INSTRUCTIONS TO FOLLOW – From the listing below, copy out every line where the word "widget" appears.
Segment Start: EXERCISE INPUTS
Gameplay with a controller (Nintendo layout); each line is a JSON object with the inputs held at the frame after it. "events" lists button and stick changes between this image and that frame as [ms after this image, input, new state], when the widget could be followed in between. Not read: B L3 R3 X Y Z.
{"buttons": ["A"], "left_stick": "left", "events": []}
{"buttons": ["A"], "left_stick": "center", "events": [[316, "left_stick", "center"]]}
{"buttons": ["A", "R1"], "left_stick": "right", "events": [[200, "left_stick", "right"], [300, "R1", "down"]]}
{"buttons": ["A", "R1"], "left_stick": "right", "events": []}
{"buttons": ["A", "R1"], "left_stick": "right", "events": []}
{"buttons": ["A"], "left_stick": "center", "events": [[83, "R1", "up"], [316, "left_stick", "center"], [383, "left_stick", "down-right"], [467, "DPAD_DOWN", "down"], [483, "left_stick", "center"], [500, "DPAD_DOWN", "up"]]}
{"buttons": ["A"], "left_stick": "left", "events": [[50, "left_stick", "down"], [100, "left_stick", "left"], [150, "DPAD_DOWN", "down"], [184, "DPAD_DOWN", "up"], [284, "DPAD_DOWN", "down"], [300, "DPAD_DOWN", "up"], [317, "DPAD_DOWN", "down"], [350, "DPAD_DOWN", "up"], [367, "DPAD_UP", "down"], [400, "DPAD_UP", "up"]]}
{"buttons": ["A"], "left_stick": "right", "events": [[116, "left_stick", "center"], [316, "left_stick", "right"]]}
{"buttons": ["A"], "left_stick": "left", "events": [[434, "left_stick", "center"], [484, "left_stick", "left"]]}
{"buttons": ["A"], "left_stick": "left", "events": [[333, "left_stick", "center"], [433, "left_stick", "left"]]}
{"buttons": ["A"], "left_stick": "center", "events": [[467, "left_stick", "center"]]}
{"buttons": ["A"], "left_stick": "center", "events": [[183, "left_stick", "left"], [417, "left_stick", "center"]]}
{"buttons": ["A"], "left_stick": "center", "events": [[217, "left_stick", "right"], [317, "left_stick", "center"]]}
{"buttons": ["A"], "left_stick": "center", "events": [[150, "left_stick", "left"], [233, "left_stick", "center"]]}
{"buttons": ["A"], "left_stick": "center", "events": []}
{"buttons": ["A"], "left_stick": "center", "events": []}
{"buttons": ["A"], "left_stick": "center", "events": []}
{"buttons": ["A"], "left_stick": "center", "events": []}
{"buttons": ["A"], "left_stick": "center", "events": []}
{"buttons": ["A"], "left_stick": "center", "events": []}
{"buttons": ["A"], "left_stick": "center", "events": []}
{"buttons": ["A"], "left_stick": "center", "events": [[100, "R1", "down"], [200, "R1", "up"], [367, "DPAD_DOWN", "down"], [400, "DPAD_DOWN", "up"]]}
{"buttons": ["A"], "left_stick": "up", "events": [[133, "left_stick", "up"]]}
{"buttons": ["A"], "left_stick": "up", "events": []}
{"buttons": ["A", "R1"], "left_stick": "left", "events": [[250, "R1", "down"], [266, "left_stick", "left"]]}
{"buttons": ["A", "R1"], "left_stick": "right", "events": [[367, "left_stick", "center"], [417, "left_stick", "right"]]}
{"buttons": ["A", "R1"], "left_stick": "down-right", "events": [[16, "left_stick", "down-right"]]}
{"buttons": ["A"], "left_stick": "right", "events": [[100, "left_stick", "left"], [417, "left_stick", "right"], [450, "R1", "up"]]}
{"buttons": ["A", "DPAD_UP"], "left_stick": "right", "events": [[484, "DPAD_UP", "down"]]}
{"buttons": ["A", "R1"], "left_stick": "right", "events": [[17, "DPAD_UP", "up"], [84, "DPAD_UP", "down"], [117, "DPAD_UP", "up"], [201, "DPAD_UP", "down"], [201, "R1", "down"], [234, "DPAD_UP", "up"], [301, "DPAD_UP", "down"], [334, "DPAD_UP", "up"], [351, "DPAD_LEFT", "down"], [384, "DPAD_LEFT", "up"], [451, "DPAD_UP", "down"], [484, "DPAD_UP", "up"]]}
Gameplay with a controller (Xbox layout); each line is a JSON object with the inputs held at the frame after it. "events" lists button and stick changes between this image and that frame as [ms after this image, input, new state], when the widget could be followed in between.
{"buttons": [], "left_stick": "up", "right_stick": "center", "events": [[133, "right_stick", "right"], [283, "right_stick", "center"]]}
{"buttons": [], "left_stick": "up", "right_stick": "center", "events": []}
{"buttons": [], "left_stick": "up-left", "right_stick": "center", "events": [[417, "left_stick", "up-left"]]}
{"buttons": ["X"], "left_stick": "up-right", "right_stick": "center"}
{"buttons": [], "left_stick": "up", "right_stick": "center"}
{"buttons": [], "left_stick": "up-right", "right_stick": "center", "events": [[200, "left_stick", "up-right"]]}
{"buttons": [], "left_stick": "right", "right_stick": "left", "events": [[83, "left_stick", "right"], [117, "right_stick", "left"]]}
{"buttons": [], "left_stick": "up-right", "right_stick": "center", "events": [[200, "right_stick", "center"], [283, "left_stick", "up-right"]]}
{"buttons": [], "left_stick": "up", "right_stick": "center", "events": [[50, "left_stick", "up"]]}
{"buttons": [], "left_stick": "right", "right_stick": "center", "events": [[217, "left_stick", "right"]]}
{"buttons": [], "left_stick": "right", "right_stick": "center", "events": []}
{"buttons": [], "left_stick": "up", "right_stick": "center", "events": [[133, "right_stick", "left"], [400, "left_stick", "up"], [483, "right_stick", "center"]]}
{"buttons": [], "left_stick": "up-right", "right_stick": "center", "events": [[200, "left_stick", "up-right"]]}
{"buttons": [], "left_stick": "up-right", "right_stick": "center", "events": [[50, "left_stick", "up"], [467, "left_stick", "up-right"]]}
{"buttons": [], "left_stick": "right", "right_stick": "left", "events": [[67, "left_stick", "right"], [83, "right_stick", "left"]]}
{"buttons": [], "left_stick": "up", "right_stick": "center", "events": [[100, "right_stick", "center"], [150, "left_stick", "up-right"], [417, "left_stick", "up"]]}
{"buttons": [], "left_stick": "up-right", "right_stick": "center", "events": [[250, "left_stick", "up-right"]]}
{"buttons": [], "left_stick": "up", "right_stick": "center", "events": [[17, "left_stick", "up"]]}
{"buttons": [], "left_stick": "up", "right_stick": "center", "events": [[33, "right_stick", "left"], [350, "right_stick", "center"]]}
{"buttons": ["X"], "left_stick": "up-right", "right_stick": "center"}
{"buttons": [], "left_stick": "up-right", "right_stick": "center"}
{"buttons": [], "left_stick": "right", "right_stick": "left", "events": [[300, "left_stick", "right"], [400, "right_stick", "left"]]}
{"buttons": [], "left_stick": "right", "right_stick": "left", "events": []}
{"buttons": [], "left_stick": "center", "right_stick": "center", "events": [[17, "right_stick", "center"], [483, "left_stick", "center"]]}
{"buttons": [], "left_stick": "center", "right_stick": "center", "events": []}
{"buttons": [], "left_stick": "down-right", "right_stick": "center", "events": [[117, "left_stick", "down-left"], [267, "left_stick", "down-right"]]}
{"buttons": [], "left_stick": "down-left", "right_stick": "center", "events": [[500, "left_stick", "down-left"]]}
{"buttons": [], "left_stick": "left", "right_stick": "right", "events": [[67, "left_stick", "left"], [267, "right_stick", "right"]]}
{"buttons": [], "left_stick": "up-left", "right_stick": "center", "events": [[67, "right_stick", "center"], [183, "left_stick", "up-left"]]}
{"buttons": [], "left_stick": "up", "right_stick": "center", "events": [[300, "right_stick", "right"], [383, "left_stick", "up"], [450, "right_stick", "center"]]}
Segment End: EXERCISE INPUTS
ANSWER FOR THE TASK –
Gameplay with a controller (Nintendo layout); each line is a JSON object with the inputs held at the frame after it. "events" lists button and stick changes between this image and that frame as [ms after this image, input, new state], when the widget could be followed in between. Not read: B L3 R3 X Y Z.
Gameplay with a controller (Xbox layout); each line is a JSON object with the inputs held at the frame after it. "events" lists button and stick changes between this image and that frame as [ms after this image, input, new state], when the widget could be followed in between.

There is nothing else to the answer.